* [Work to complete] Change every "Transcribe" to "Copy" in the rows below, starting at the first line of the rows and ending at the line that contains "ઈન્ડોલોજીના". Return those lines with nothing else altered.

━━━ Extracted material ━━━

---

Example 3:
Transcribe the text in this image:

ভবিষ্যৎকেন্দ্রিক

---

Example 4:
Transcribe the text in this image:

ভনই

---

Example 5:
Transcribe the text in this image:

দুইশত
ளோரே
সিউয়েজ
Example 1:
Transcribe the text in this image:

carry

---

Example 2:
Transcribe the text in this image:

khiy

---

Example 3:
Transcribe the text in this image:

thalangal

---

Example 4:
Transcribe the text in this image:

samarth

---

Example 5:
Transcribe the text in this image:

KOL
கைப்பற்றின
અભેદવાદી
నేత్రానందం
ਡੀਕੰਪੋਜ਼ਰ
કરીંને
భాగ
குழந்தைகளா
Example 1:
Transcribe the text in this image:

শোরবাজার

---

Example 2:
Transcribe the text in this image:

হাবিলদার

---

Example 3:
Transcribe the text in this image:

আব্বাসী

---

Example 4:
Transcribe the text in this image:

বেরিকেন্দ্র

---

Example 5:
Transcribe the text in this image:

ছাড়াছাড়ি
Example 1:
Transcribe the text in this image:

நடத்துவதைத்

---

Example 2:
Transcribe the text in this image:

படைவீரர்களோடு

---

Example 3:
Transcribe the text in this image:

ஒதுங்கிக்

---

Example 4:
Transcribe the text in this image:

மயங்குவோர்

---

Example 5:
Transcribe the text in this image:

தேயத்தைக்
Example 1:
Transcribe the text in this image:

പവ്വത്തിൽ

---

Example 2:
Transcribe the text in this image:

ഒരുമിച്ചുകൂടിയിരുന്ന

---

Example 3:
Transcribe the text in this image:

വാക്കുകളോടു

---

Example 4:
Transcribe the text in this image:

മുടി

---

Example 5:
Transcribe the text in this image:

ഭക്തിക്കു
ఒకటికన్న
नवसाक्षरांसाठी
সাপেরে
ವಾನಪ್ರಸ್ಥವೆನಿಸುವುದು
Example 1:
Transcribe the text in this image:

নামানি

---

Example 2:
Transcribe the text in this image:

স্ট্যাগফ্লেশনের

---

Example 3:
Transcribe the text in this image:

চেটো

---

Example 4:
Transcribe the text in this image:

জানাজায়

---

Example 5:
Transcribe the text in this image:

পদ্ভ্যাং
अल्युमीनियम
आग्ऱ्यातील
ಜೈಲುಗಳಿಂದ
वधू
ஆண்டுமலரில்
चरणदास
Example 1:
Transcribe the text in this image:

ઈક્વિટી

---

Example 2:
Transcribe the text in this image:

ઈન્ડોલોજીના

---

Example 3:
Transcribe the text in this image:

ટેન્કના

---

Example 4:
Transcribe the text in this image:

━━━

* [Correct result]
---

Example 3:
Copy the text in this image:

ভবিষ্যৎকেন্দ্রিক

---

Example 4:
Copy the text in this image:

ভনই

---

Example 5:
Copy the text in this image:

দুইশত
ளோரே
সিউয়েজ
Example 1:
Copy the text in this image:

carry

---

Example 2:
Copy the text in this image:

khiy

---

Example 3:
Copy the text in this image:

thalangal

---

Example 4:
Copy the text in this image:

samarth

---

Example 5:
Copy the text in this image:

KOL
கைப்பற்றின
અભેદવાદી
నేత్రానందం
ਡੀਕੰਪੋਜ਼ਰ
કરીંને
భాగ
குழந்தைகளா
Example 1:
Copy the text in this image:

শোরবাজার

---

Example 2:
Copy the text in this image:

হাবিলদার

---

Example 3:
Copy the text in this image:

আব্বাসী

---

Example 4:
Copy the text in this image:

বেরিকেন্দ্র

---

Example 5:
Copy the text in this image:

ছাড়াছাড়ি
Example 1:
Copy the text in this image:

நடத்துவதைத்

---

Example 2:
Copy the text in this image:

படைவீரர்களோடு

---

Example 3:
Copy the text in this image:

ஒதுங்கிக்

---

Example 4:
Copy the text in this image:

மயங்குவோர்

---

Example 5:
Copy the text in this image:

தேயத்தைக்
Example 1:
Copy the text in this image:

പവ്വത്തിൽ

---

Example 2:
Copy the text in this image:

ഒരുമിച്ചുകൂടിയിരുന്ന

---

Example 3:
Copy the text in this image:

വാക്കുകളോടു

---

Example 4:
Copy the text in this image:

മുടി

---

Example 5:
Copy the text in this image:

ഭക്തിക്കു
ఒకటికన్న
नवसाक्षरांसाठी
সাপেরে
ವಾನಪ್ರಸ್ಥವೆನಿಸುವುದು
Example 1:
Copy the text in this image:

নামানি

---

Example 2:
Copy the text in this image:

স্ট্যাগফ্লেশনের

---

Example 3:
Copy the text in this image:

চেটো

---

Example 4:
Copy the text in this image:

জানাজায়

---

Example 5:
Copy the text in this image:

পদ্ভ্যাং
अल्युमीनियम
आग्ऱ्यातील
ಜೈಲುಗಳಿಂದ
वधू
ஆண்டுமலரில்
चरणदास
Example 1:
Copy the text in this image:

ઈક્વિટી

---

Example 2:
Copy the text in this image:

ઈન્ડોલોજીના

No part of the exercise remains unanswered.